= TASK BRIEF =
The entries below should be given again exactly, minus their pictures.

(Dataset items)
^^^^

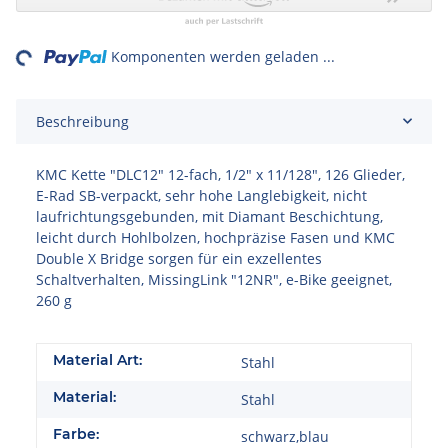
ing...
Komponenten werden geladen ...
Beschreibung
KMC Kette "DLC12" 12-fach, 1/2" x 11/128", 126 Glieder,
E-Rad SB-verpackt, sehr hohe Langlebigkeit, nicht
laufrichtungsgebunden, mit Diamant Beschichtung,
leicht durch Hohlbolzen, hochpräzise Fasen und KMC
Double X Bridge sorgen für ein exzellentes
Schaltverhalten, MissingLink "12NR", e-Bike geeignet,
260 g
Material Art:
Stahl
Material:
Stahl
Farbe:
schwarz,blau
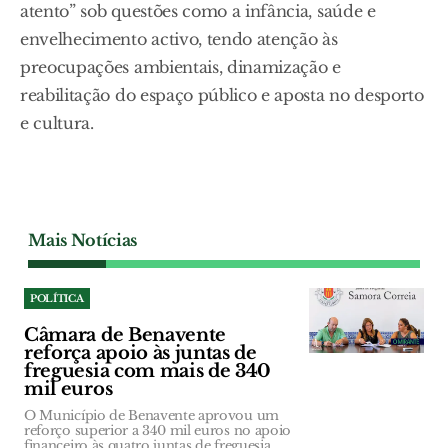
atento” sob questões como a infância, saúde e
envelhecimento activo, tendo atenção às
preocupações ambientais, dinamização e
reabilitação do espaço público e aposta no desporto
e cultura.
Mais Notícias
POLÍTICA
Câmara de Benavente
reforça apoio às juntas de
freguesia com mais de 340
mil euros
O Município de Benavente aprovou um
reforço superior a 340 mil euros no apoio
financeiro às quatro juntas de freguesia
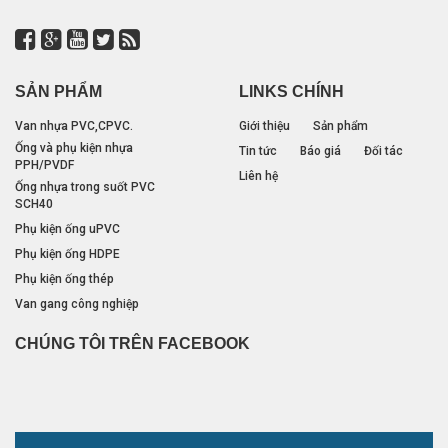
SẢN PHẨM
LINKS CHÍNH
Van nhựa PVC,CPVC.
Giới thiệu
Sản phẩm
Ống và phụ kiện nhựa
Tin tức
Báo giá
Đối tác
PPH/PVDF
Liên hệ
Ống nhựa trong suốt PVC
SCH40
Phụ kiện ống uPVC
Phụ kiện ống HDPE
Phụ kiện ống thép
Van gang công nghiệp
Khớp nối nhanh
CHÚNG TÔI TRÊN FACEBOOK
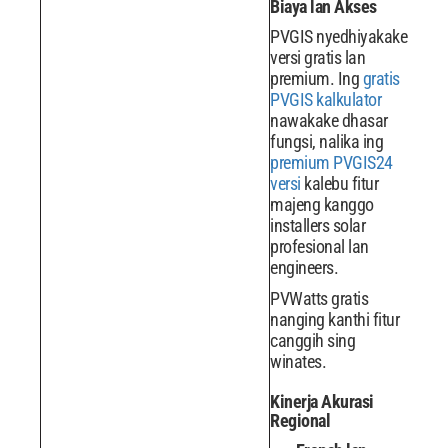
Biaya lan Akses
PVGIS nyedhiyakake
versi gratis lan
premium. Ing
gratis
PVGIS kalkulator
nawakake dhasar
fungsi, nalika ing
premium PVGIS24
versi
kalebu fitur
majeng kanggo
installers solar
profesional lan
engineers.
PVWatts gratis
nanging kanthi fitur
canggih sing
winates.
Kinerja Akurasi
Regional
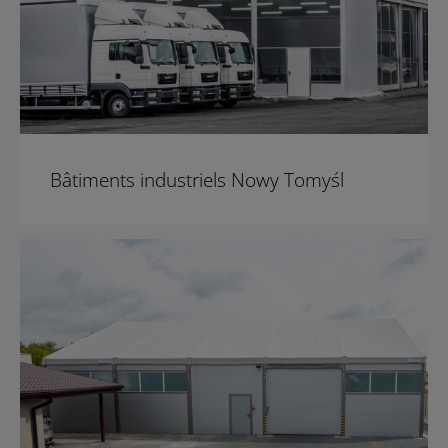
Bâtiments industriels Nowy Tomyśl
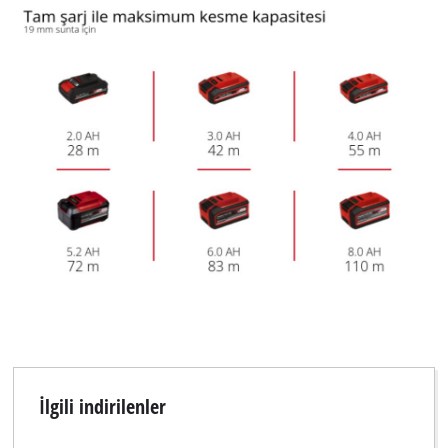
İlgili indirilenler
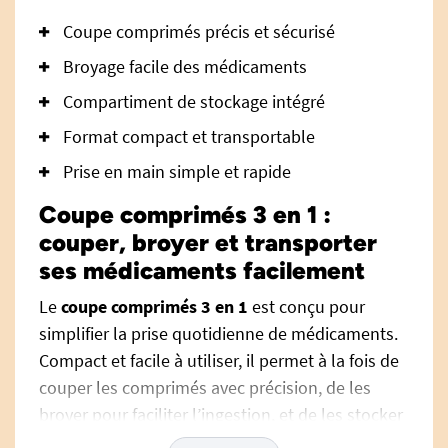
Coupe comprimés précis et sécurisé
Broyage facile des médicaments
Compartiment de stockage intégré
Format compact et transportable
Prise en main simple et rapide
Coupe comprimés 3 en 1 :
couper, broyer et transporter
ses médicaments facilement
Le
coupe comprimés 3 en 1
est conçu pour
simplifier la prise quotidienne de médicaments.
Compact et facile à utiliser, il permet à la fois de
couper les comprimés avec précision, de les
broyer pour faciliter l’ingestion, et de les stocker
en toute sécurité.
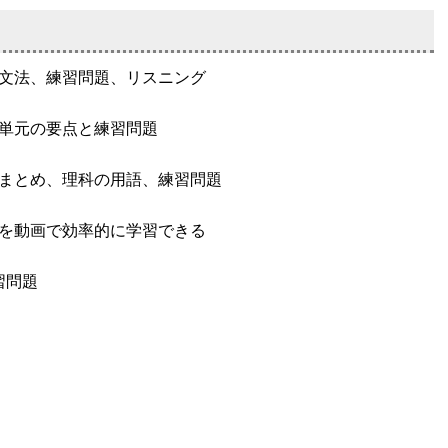
文法、練習問題、リスニング
単元の要点と練習問題
まとめ、理科の用語、練習問題
を動画で効率的に学習できる
習問題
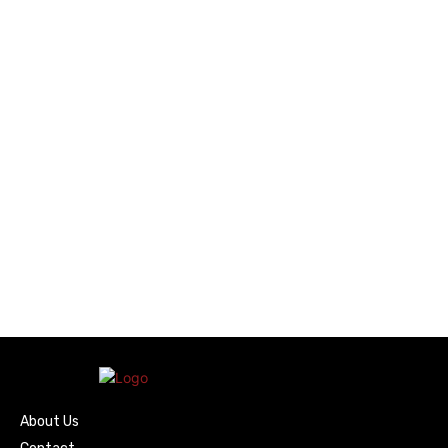
About Us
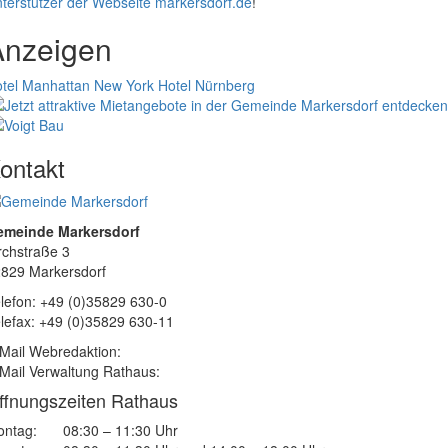
terstützer der Webseite markersdorf.de
!
Anzeigen
tel Manhattan New York
Hotel Nürnberg
ontakt
emeinde Markersdorf
rchstraße 3
829 Markersdorf
lefon: +49 (0)35829 630-0
lefax: +49 (0)35829 630-11
Mail Webredaktion:
Mail Verwaltung Rathaus:
ffnungszeiten Rathaus
ntag:
08:30 – 11:30 Uhr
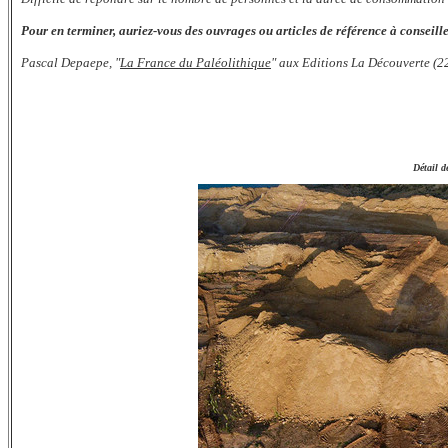
Pour en terminer, auriez-vous des ouvrages ou articles de référence à conseille
Pascal Depaepe, "
La France du Paléolithique
" aux Editions La Découverte (2
Détail 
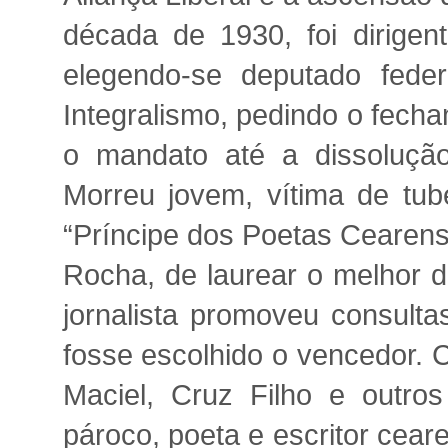
década de 1930, foi dirigen
elegendo-se deputado fed
Integralismo, pedindo o fecha
o mandato até a dissoluç
Morreu jovem, vítima de tub
“Príncipe dos Poetas Cearense
Rocha, de laurear o melhor d
jornalista promoveu consulta
fosse escolhido o vencedor. 
Maciel, Cruz Filho e outro
pároco, poeta e escritor cea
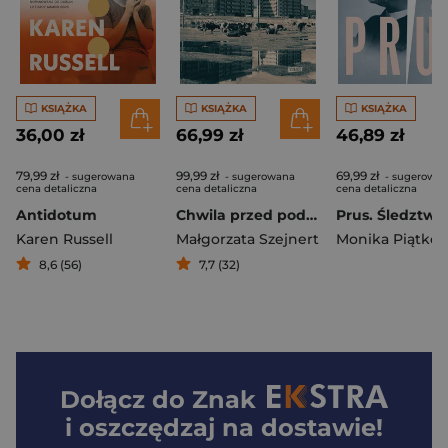
KSIĄŻKA
KSIĄŻKA
KSIĄŻKA
36,00 zł
66,99 zł
46,89 zł
79,99 zł
99,99 zł
69,99 zł
- sugerowana
- sugerowana
- sugerowa
cena detaliczna
cena detaliczna
cena detaliczna
Antidotum
Chwila przed podróżą. Reportaże z PRL
Karen Russell
Małgorzata Szejnert
Monika Piątko
8,6 (56)
7,7 (32)
Dołącz do
Znak
i oszczędzaj na dostawie!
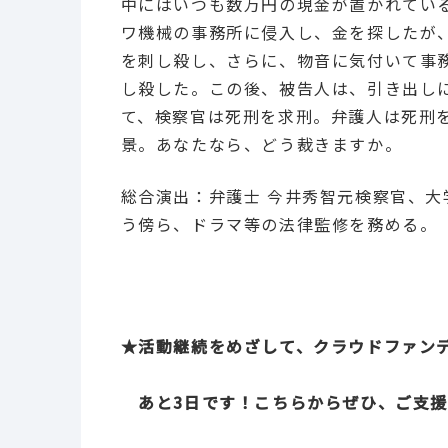
中にはいつも数万円の現金が置かれてい
ワ機械の事務所に侵入し、金を探したが
を刺し殺し、さらに、物音に気付いて事
し殺した。この後、被告人は、引き出し
て、検察官は死刑を求刑。弁護人は死刑
景。あなたなら、どう裁きますか。
総合演出：弁護士 今井秀智元検察官、
う傍ら、ドラマ等の法律監修を務める。
★活動継続をめざして、クラウドファン
あと3日です！こちらからぜひ、ご支援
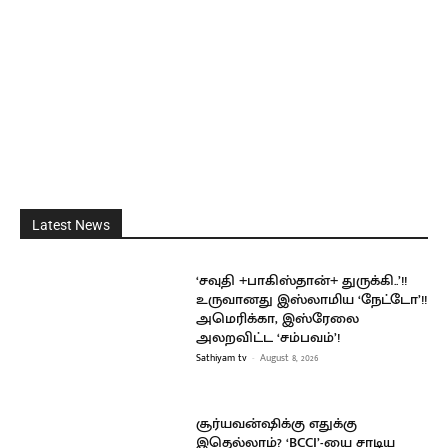
Latest News
‘சவுதி +பாகிஸ்தான்+ துருக்கி..’!!
உருவானது இஸ்லாமிய ‘நேட்டோ’!!
அமெரிக்கா, இஸ்ரேலை
அலறவிட்ட ‘சம்பவம்’!
Sathiyam tv
-
August 8, 2026
சூர்யவன்ஷிக்கு எதுக்கு
இதெல்லாம்? ‘BCCI’-யை சாடிய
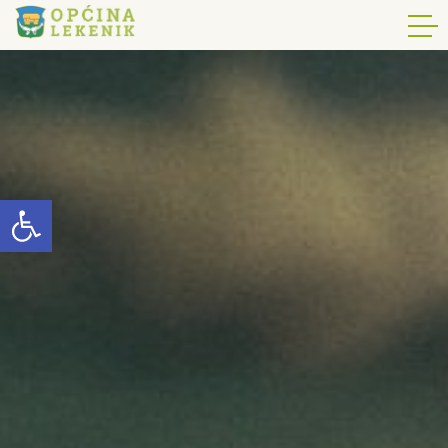
Open toolbar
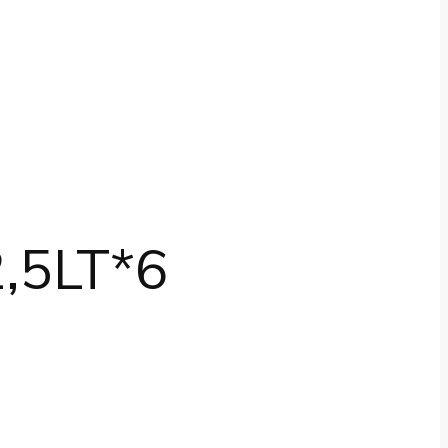
,5LT*6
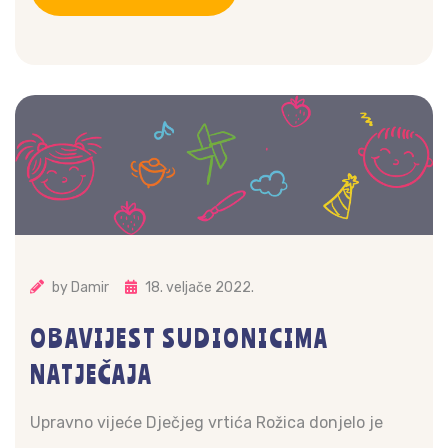
by
Damir
18. veljače 2022.
OBAVIJEST SUDIONICIMA
NATJEČAJA
Upravno vijeće Dječjeg vrtića Rožica donjelo je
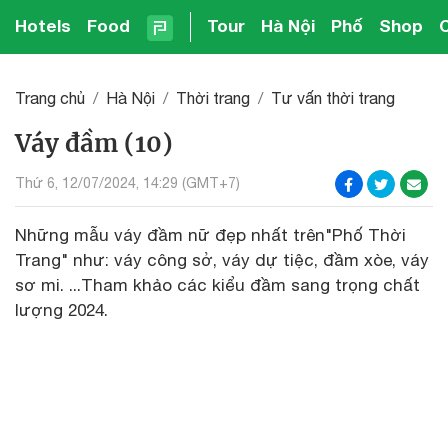
Hotels
Food
Tour
Hà Nội
Phố
Shop
Trang chủ
Hà Nội
Thời trang
Tư vấn thời trang
Váy đầm (10)
Thứ 6, 12/07/2024, 14:29 (GMT+7)
Những mẫu váy đầm nữ đẹp nhất trên"Phố Thời
Trang" như: váy công sở, váy dự tiệc, đầm xòe, váy
sơ mi. ...Tham khảo các kiểu đầm sang trọng chất
lượng 2024.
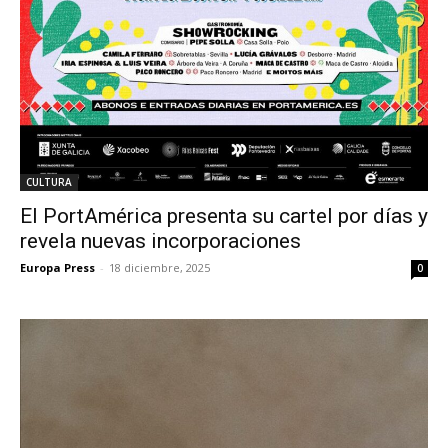
CULTURA
El PortAmérica presenta su cartel por días y
revela nuevas incorporaciones
Europa Press
-
18 diciembre, 2025
0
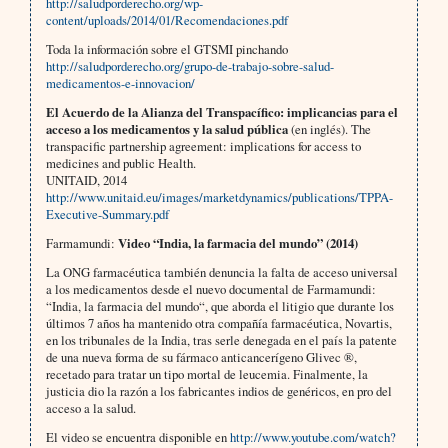
http://saludporderecho.org/wp-
content/uploads/2014/01/Recomendaciones.pdf
Toda la información sobre el GTSMI pinchando
http://saludporderecho.org/grupo-de-trabajo-sobre-salud-
medicamentos-e-innovacion/
El Acuerdo de la Alianza del Transpacífico: implicancias para el
acceso a los medicamentos y la salud pública
(en inglés). The
transpacific partnership agreement: implications for access to
medicines and public Health.
UNITAID, 2014
http://www.unitaid.eu/images/marketdynamics/publications/TPPA-
Executive-Summary.pdf
Farmamundi:
Video “India, la farmacia del mundo” (2014)
La ONG farmacéutica también denuncia la falta de acceso universal
a los medicamentos desde el nuevo documental de Farmamundi:
“India, la farmacia del mundo“, que aborda el litigio que durante los
últimos 7 años ha mantenido otra compañía farmacéutica, Novartis,
en los tribunales de la India, tras serle denegada en el país la patente
de una nueva forma de su fármaco anticancerígeno Glivec ®,
recetado para tratar un tipo mortal de leucemia. Finalmente, la
justicia dio la razón a los fabricantes indios de genéricos, en pro del
acceso a la salud.
El video se encuentra disponible en
http://www.youtube.com/watch?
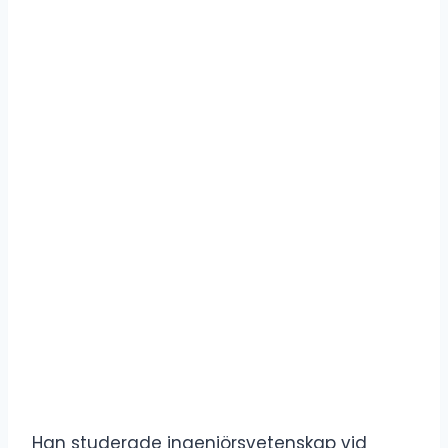
Han studerade ingenjörsvetenskap vid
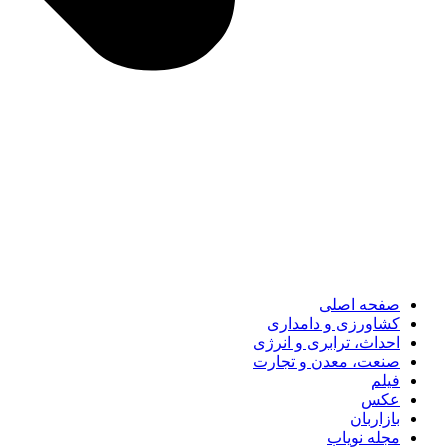
صفحه اصلی
کشاورزی و دامداری
احداث، ترابری و انرژی
صنعت، معدن و تجارت
فیلم
عکس
بازاربان
مجله نویاب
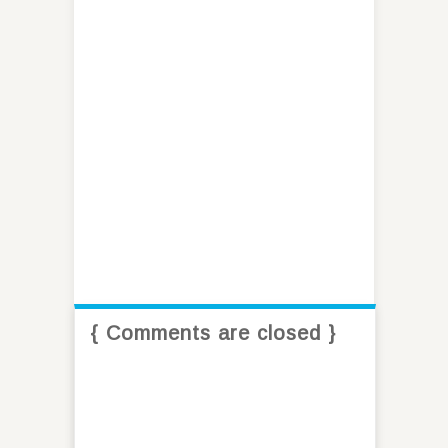
{ Comments are closed }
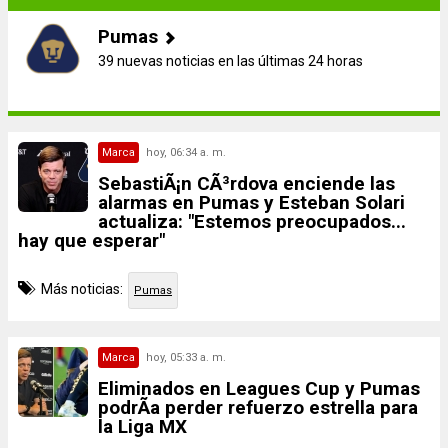
Pumas
39 nuevas noticias en las últimas 24 horas
Marca
hoy, 06:34 a. m.
SebastiÃ¡n CÃ³rdova enciende las
alarmas en Pumas y Esteban Solari
actualiza: "Estemos preocupados...
hay que esperar"
Más noticias:
Pumas
Marca
hoy, 05:33 a. m.
Eliminados en Leagues Cup y Pumas
podrÃ­a perder refuerzo estrella para
la Liga MX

^^^^

= ANSWER BELOW =
ing...
Komponenten werden geladen ...
Beschreibung
KMC Kette "DLC12" 12-fach, 1/2" x 11/128", 126 Glieder,
E-Rad SB-verpackt, sehr hohe Langlebigkeit, nicht
laufrichtungsgebunden, mit Diamant Beschichtung,
leicht durch Hohlbolzen, hochpräzise Fasen und KMC
Double X Bridge sorgen für ein exzellentes
Schaltverhalten, MissingLink "12NR", e-Bike geeignet,
260 g
Material Art:
Stahl
Material:
Stahl
Farbe:
schwarz,blau
atento” sob questões como a infância, saúde e
envelhecimento activo, tendo atenção às
preocupações ambientais, dinamização e
reabilitação do espaço público e aposta no desporto
e cultura.
Mais Notícias
POLÍTICA
Câmara de Benavente
reforça apoio às juntas de
freguesia com mais de 340
mil euros
O Município de Benavente aprovou um
reforço superior a 340 mil euros no apoio
financeiro às quatro juntas de freguesia
SẢN PHẨM
LINKS CHÍNH
Van nhựa PVC,CPVC.
Giới thiệu
Sản phẩm
Ống và phụ kiện nhựa
Tin tức
Báo giá
Đối tác
PPH/PVDF
Liên hệ
Ống nhựa trong suốt PVC
SCH40
Phụ kiện ống uPVC
Phụ kiện ống HDPE
Phụ kiện ống thép
Van gang công nghiệp
Khớp nối nhanh
CHÚNG TÔI TRÊN FACEBOOK
Biaya lan Akses
PVGIS nyedhiyakake
versi gratis lan
premium. Ing
gratis
PVGIS kalkulator
nawakake dhasar
fungsi, nalika ing
premium PVGIS24
versi
kalebu fitur
majeng kanggo
installers solar
profesional lan
engineers.
PVWatts gratis
nanging kanthi fitur
canggih sing
winates.
Kinerja Akurasi
Regional
Bâtiments industriels Nowy Tomyśl
İlgili indirilenler
Coupe comprimés précis et sécurisé
Broyage facile des médicaments
Compartiment de stockage intégré
Format compact et transportable
Prise en main simple et rapide
Coupe comprimés 3 en 1 :
couper, broyer et transporter
ses médicaments facilement
Le
coupe comprimés 3 en 1
est conçu pour
simplifier la prise quotidienne de médicaments.
Compact et facile à utiliser, il permet à la fois de
couper les comprimés avec précision, de les
broyer pour faciliter l’ingestion, et de les stocker
en toute sécurité.
文法、練習問題、リスニング
単元の要点と練習問題
まとめ、理科の用語、練習問題
を動画で効率的に学習できる
習問題
About Us
terstützer der Webseite markersdorf.de
!
Anzeigen
tel Manhattan New York
Hotel Nürnberg
ontakt
emeinde Markersdorf
rchstraße 3
829 Markersdorf
lefon: +49 (0)35829 630-0
lefax: +49 (0)35829 630-11
Mail Webredaktion:
Mail Verwaltung Rathaus:
ffnungszeiten Rathaus
ntag:
08:30 – 11:30 Uhr
Pour en terminer, auriez-vous des ouvrages ou articles de référence à conseille
Pascal Depaepe, "
La France du Paléolithique
" aux Editions La Découverte (2
Détail 
década de 1930, foi dirigen
elegendo-se deputado fed
Integralismo, pedindo o fecha
o mandato até a dissoluç
Morreu jovem, vítima de tub
“Príncipe dos Poetas Cearense
Rocha, de laurear o melhor d
jornalista promoveu consulta
fosse escolhido o vencedor. 
Maciel, Cruz Filho e outro
pároco, poeta e escritor cea
KSIĄŻKA
KSIĄŻKA
KSIĄŻKA
36,00 zł
66,99 zł
46,89 zł
79,99 zł
99,99 zł
69,99 zł
- sugerowana
- sugerowana
- sugerowa
cena detaliczna
cena detaliczna
cena detaliczna
Antidotum
Chwila przed podróżą. Reportaże z PRL
Karen Russell
Małgorzata Szejnert
Monika Piątko
8,6 (56)
7,7 (32)
Dołącz do
Znak
i oszczędzaj na dostawie!
中にはいつも数万円の現金が置かれてい
ワ機械の事務所に侵入し、金を探したが
を刺し殺し、さらに、物音に気付いて事
し殺した。この後、被告人は、引き出し
て、検察官は死刑を求刑。弁護人は死刑
景。あなたなら、どう裁きますか。
総合演出：弁護士 今井秀智元検察官、
う傍ら、ドラマ等の法律監修を務める。
★活動継続をめざして、クラウドファン
あと3日です！こちらからぜひ、ご支援
Latest News
‘சவுதி +பாகிஸ்தான்+ துருக்கி..’!!
உருவானது இஸ்லாமிய ‘நேட்டோ’!!
அமெரிக்கா, இஸ்ரேலை
அலறவிட்ட ‘சம்பவம்’!
Sathiyam tv
-
August 8, 2026
சூர்யவன்ஷிக்கு எதுக்கு
இதெல்லாம்? ‘BCCI’-யை சாடிய
Open toolbar
,5LT*6
by
Damir
18. veljače 2022.
OBAVIJEST SUDIONICIMA
NATJEČAJA
Upravno vijeće Dječjeg vrtića Rožica donjelo je
Hotels
Food
Tour
Hà Nội
Phố
Shop
Trang chủ
Hà Nội
Thời trang
Tư vấn thời trang
Váy đầm (10)
Thứ 6, 12/07/2024, 14:29 (GMT+7)
Những mẫu váy đầm nữ đẹp nhất trên"Phố Thời
Trang" như: váy công sở, váy dự tiệc, đầm xòe, váy
sơ mi. ...Tham khảo các kiểu đầm sang trọng chất
lượng 2024.
CULTURA
El PortAmérica presenta su cartel por días y
revela nuevas incorporaciones
Europa Press
-
18 diciembre, 2025
0
http://saludporderecho.org/wp-
content/uploads/2014/01/Recomendaciones.pdf
Toda la información sobre el GTSMI pinchando
http://saludporderecho.org/grupo-de-trabajo-sobre-salud-
medicamentos-e-innovacion/
El Acuerdo de la Alianza del Transpacífico: implicancias para el
acceso a los medicamentos y la salud pública
(en inglés). The
transpacific partnership agreement: implications for access to
medicines and public Health.
UNITAID, 2014
http://www.unitaid.eu/images/marketdynamics/publications/TPPA-
Executive-Summary.pdf
Farmamundi:
Video “India, la farmacia del mundo” (2014)
La ONG farmacéutica también denuncia la falta de acceso universal
a los medicamentos desde el nuevo documental de Farmamundi:
“India, la farmacia del mundo“, que aborda el litigio que durante los
últimos 7 años ha mantenido otra compañía farmacéutica, Novartis,
en los tribunales de la India, tras serle denegada en el país la patente
de una nueva forma de su fármaco anticancerígeno Glivec ®,
recetado para tratar un tipo mortal de leucemia. Finalmente, la
justicia dio la razón a los fabricantes indios de genéricos, en pro del
acceso a la salud.
El video se encuentra disponible en
http://www.youtube.com/watch?
Han studerade ingenjörsvetenskap vid
صفحه اصلی
کشاورزی و دامداری
احداث، ترابری و انرژی
صنعت، معدن و تجارت
فیلم
عکس
بازاربان
مجله نویاب
{ Comments are closed }
Pumas
39 nuevas noticias en las últimas 24 horas
Marca
hoy, 06:34 a. m.
SebastiÃ¡n CÃ³rdova enciende las
alarmas en Pumas y Esteban Solari
actualiza: "Estemos preocupados...
hay que esperar"
Más noticias:
Pumas
Marca
hoy, 05:33 a. m.
Eliminados en Leagues Cup y Pumas
podrÃ­a perder refuerzo estrella para
la Liga MX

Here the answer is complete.